According to analysts, the Kremlin’s calculation has long been that Mr. Navalny could be more of a liability behind bars – as Russia’s main political prisoner – than to run free as an often controversial opposition activist.

It seems that thinking has changed as the Russian public’s frustration over Mr. Putin has increased, along with Mr. Navalny’s prestige.

After his poisoning, Mr. Navalny was transported in a coma to Berlin, where he recovered. He returned to Moscow last month, although Russian authorities made it clear that he would face years in prison.

He was sent to jail on his arrival, after which his team received a report from Mr. Navalny revealed what described an alleged secret palace that for Mr. Putin was built. The report has been viewed more than 100 million times on YouTube, sparked pro-Navalny protests and highlighted the ability of the opposition leader to reach a large audience on Russia’s mostly free internet.
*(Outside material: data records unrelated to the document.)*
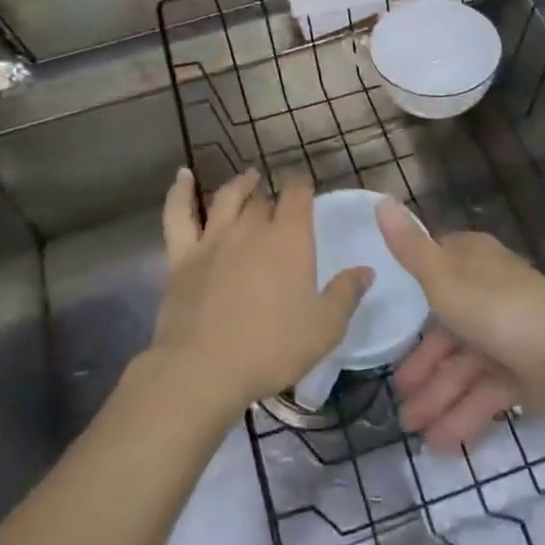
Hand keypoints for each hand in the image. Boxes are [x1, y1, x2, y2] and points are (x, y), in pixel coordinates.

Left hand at [150, 169, 371, 417]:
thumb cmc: (271, 348)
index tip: (307, 189)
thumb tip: (366, 269)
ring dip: (240, 185)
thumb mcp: (324, 328)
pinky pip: (178, 215)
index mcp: (289, 239)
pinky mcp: (182, 256)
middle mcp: (251, 228)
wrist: (203, 368)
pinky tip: (183, 176)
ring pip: (227, 199)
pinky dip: (180, 192)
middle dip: (274, 200)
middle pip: (264, 202)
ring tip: (248, 177)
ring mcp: (213, 239)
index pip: (298, 196)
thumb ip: (346, 294)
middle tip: (281, 205)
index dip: (303, 188)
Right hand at [379, 201, 544, 447]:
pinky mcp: (525, 372)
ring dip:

But Putin seems ready to survive the uproar over his treatment of Mr. Navalny. There were no signs of support for the protesters in the government, parliament, big business or the security services, all of whom in Mr. Putin’s grip remains.

Gaps within the elite, nowhere to be seen in Russia, were crucial in the success of street movements in other former Soviet states.

The Kremlin on Tuesday tried again to understand the significance of the case of Mr. Navalny to a minimum, with a veiled warning to European Union official Josep Borrell Fontelles, who plans to visit Moscow this week.

“We hope there will be nothing as stupid as linking the future of Russian-European relations to the case of these detainees before the trial,” Kremlin spokesman Dmitry S. Peskov said. the Tass State News Agency said.

Ivan Nechepurenko contribution made.